# Task objective
Write out, unchanged, the lines from the one holding "Cricket RTR" to the close of the listing. Both the first and last lines belong in it.

# Extracted records
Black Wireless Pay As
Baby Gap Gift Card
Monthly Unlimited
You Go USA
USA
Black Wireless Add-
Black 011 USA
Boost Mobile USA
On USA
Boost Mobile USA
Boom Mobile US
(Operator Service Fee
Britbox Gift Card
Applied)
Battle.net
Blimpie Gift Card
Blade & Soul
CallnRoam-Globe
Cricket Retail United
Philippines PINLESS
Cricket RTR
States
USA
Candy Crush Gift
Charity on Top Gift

# Response to the task
Cricket RTR
States
USA
Candy Crush Gift
Charity on Top Gift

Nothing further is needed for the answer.